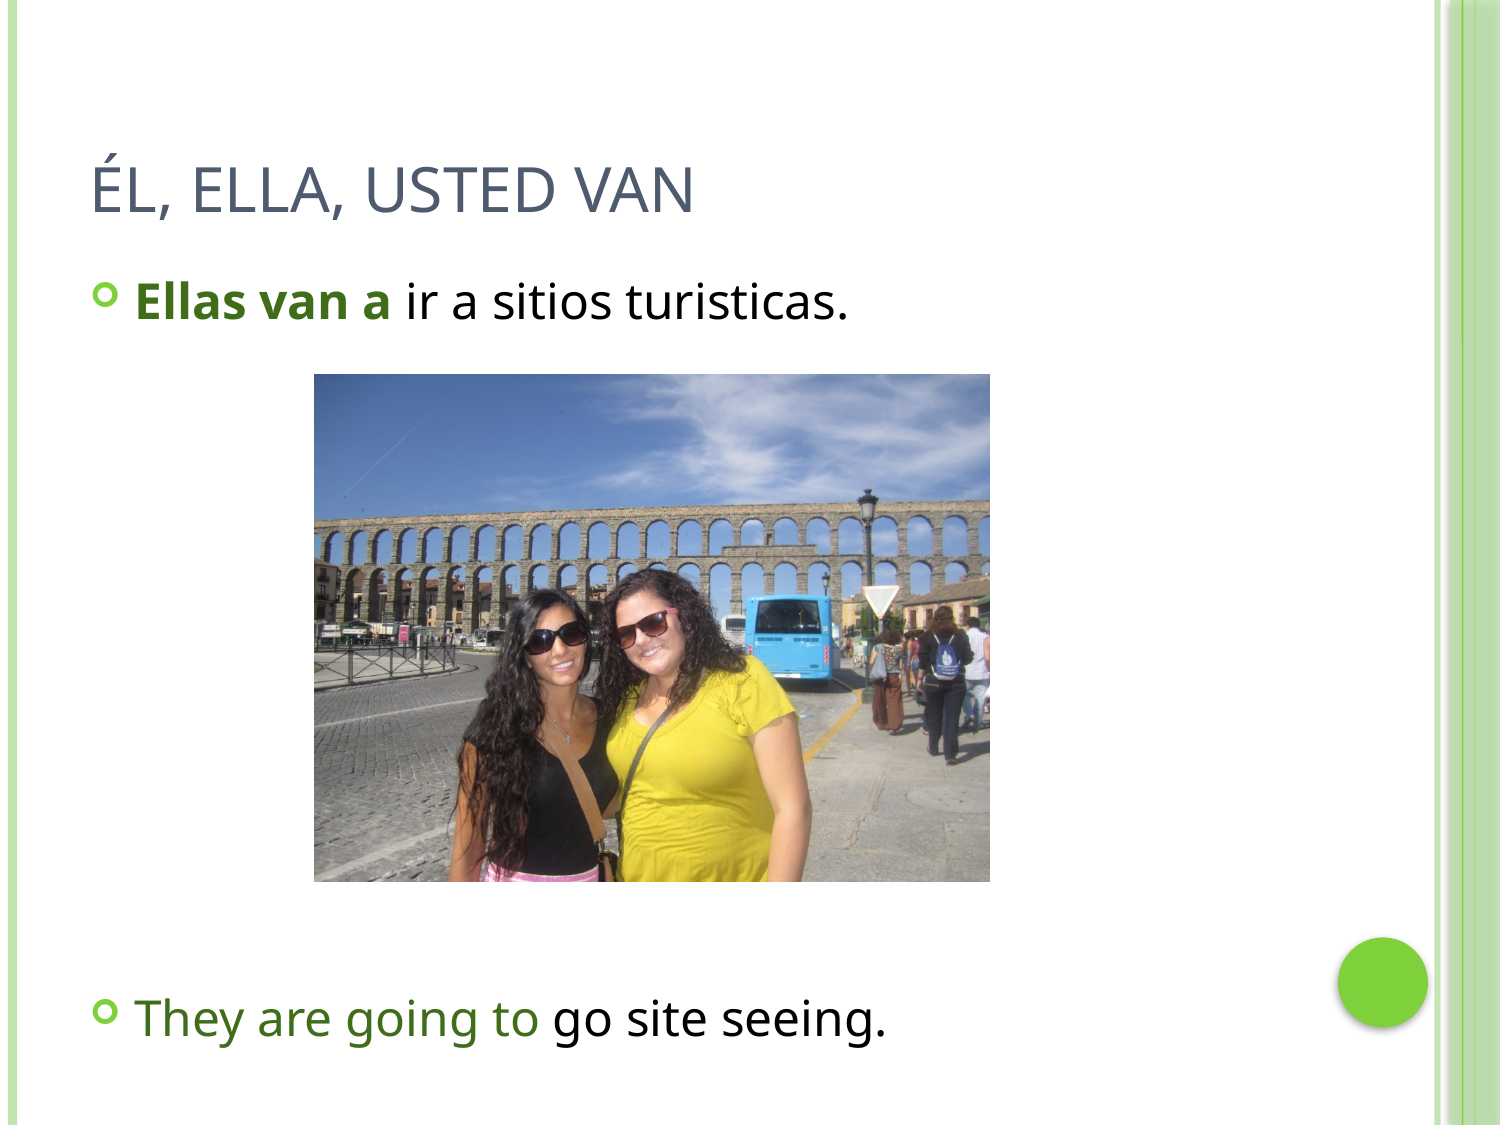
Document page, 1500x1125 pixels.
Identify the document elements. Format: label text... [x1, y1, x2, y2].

list Ellas van a ir a sitios turisticas. They are going to go site seeing. [75, 262, 1300, 1062]
title Él, Ella, Usted van [75, 45, 1300, 233]
picture [313, 374, 991, 882]
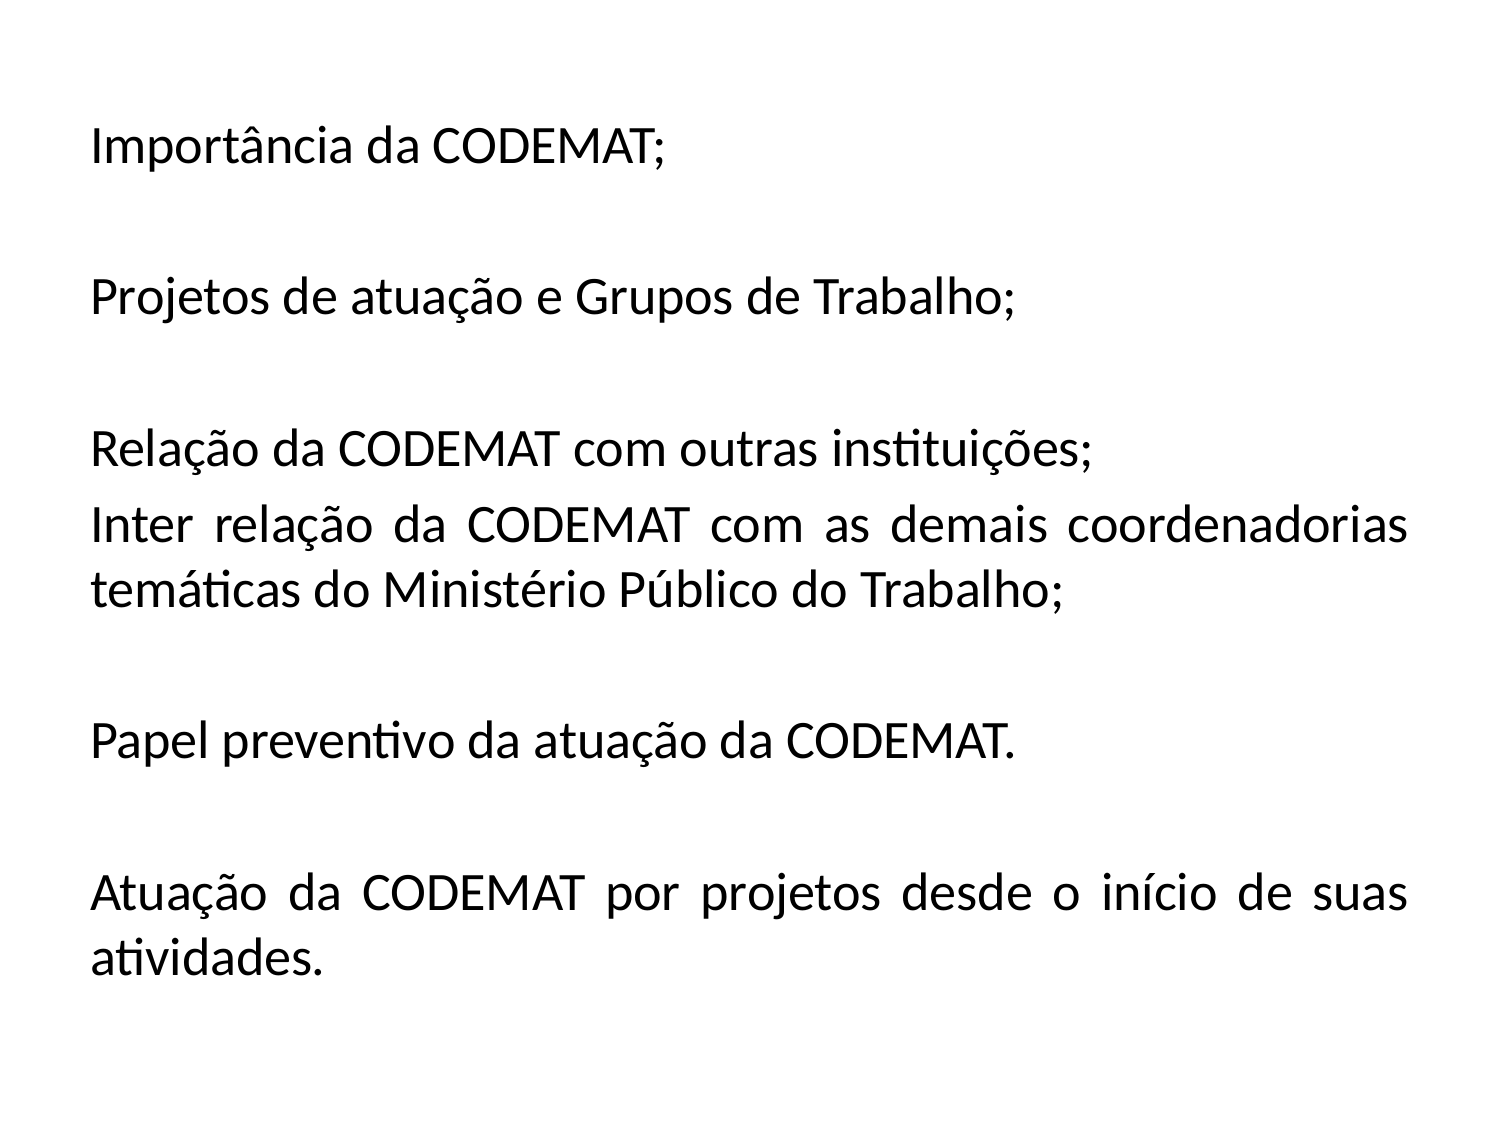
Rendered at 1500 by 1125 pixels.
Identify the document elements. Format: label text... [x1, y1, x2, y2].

list Importância da CODEMAT; Projetos de atuação e Grupos de Trabalho; Relação da CODEMAT com outras instituições; Inter relação da CODEMAT com as demais coordenadorias temáticas do Ministério Público do Trabalho; Papel preventivo da atuação da CODEMAT. Atuação da CODEMAT por projetos desde o início de suas atividades. [75, 101, 1425, 1005]
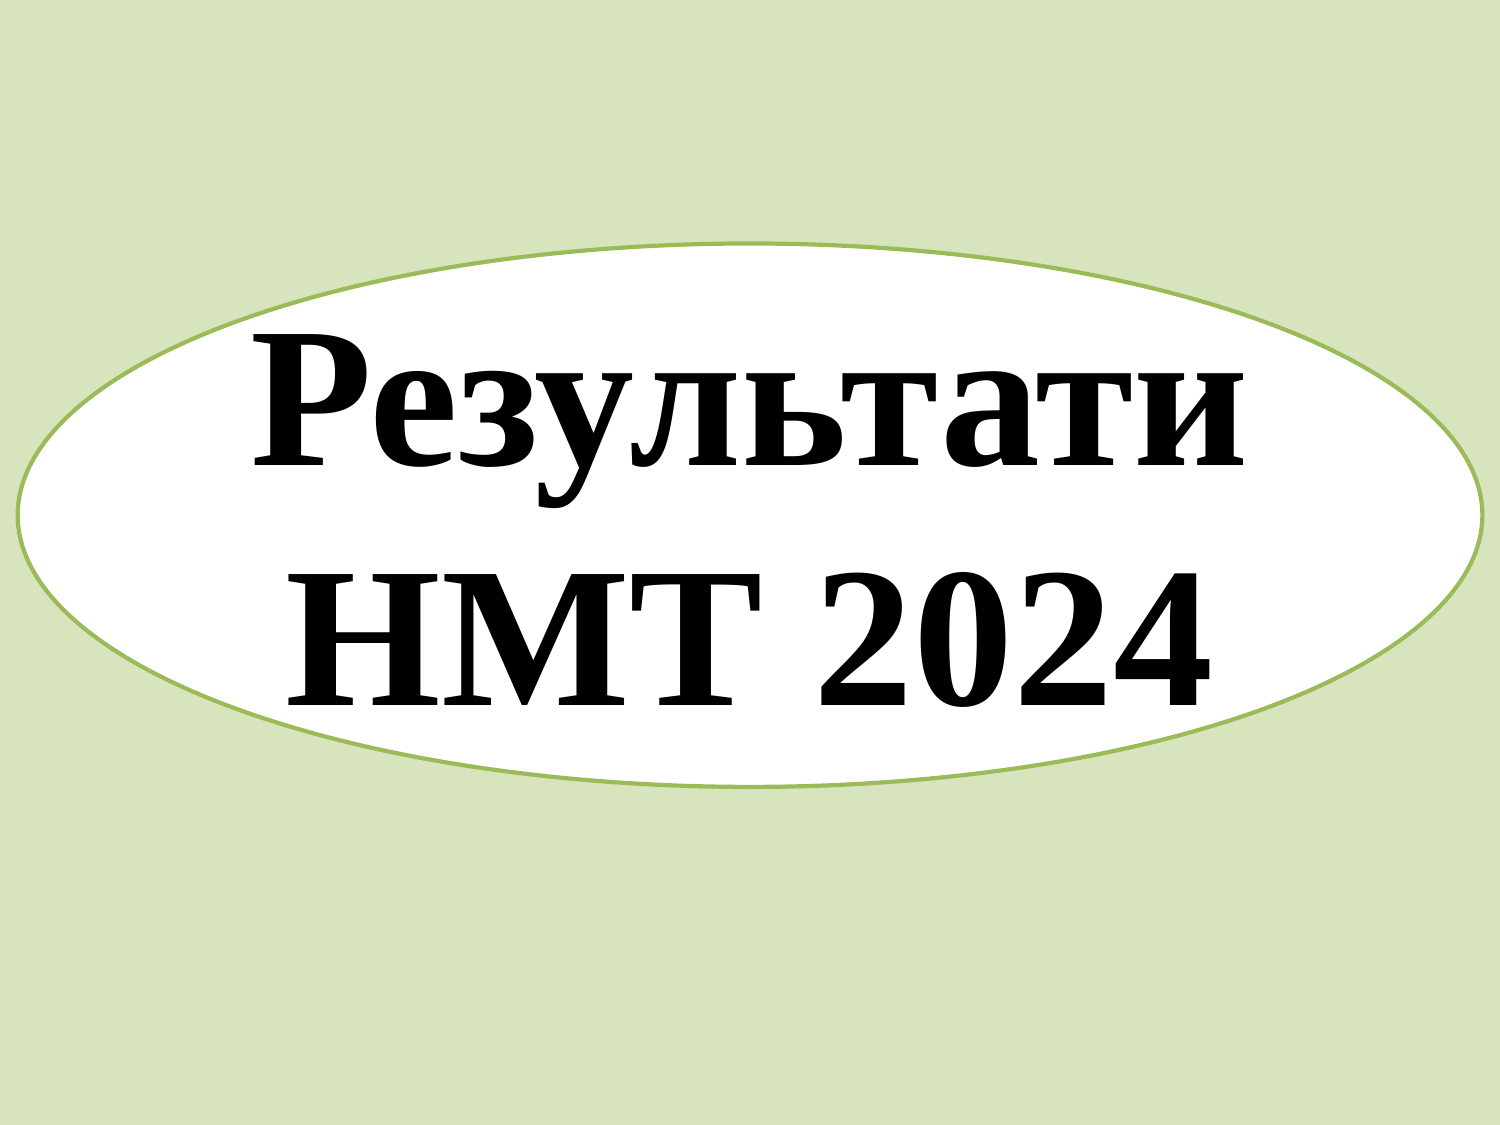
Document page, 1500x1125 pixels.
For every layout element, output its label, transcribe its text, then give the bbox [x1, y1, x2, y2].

title Результати НМТ 2024 [112, 385, 1388, 627]
text_box [15, 241, 1485, 790]
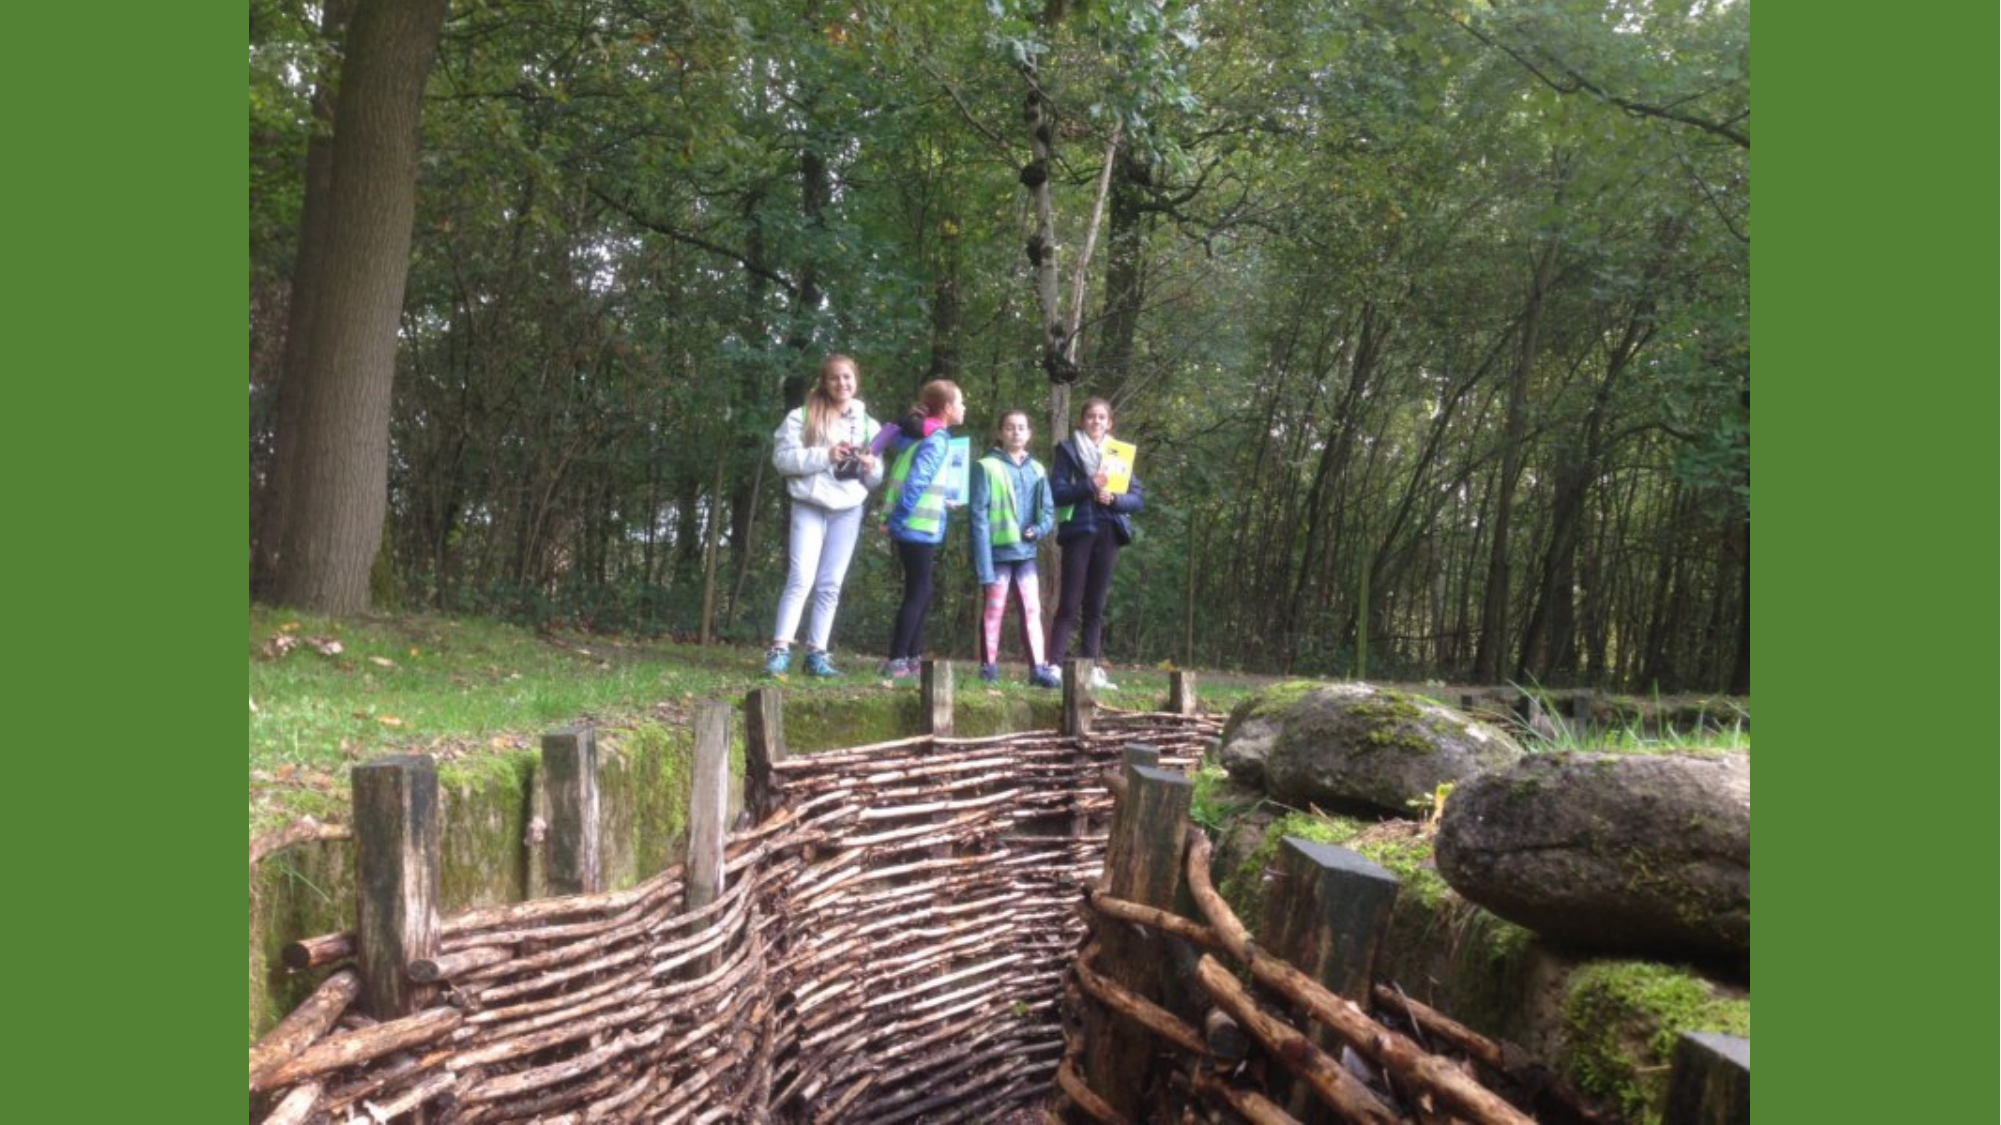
-*-*-
_What is needed:_
Print the entries above word for word, without pictures.

_Solution:_
Document page, 1500x1125 pixels.
Identify the document elements. Format: label text... [x1, y1, x2, y2].

list Ellas van a ir a sitios turisticas. They are going to go site seeing. [75, 262, 1300, 1062]
title Él, Ella, Usted van [75, 45, 1300, 233]
picture [313, 374, 991, 882]
Rendered at 1500 by 1125 pixels.
Identify the document elements. Format: label text... [x1, y1, x2, y2].

list Importância da CODEMAT; Projetos de atuação e Grupos de Trabalho; Relação da CODEMAT com outras instituições; Inter relação da CODEMAT com as demais coordenadorias temáticas do Ministério Público do Trabalho; Papel preventivo da atuação da CODEMAT. Atuação da CODEMAT por projetos desde o início de suas atividades. [75, 101, 1425, 1005]
Document page, 1500x1125 pixels.
For every layout element, output its label, transcribe its text, then give the bbox [x1, y1, x2, y2].

title Результати НМТ 2024 [112, 385, 1388, 627]
text_box [15, 241, 1485, 790]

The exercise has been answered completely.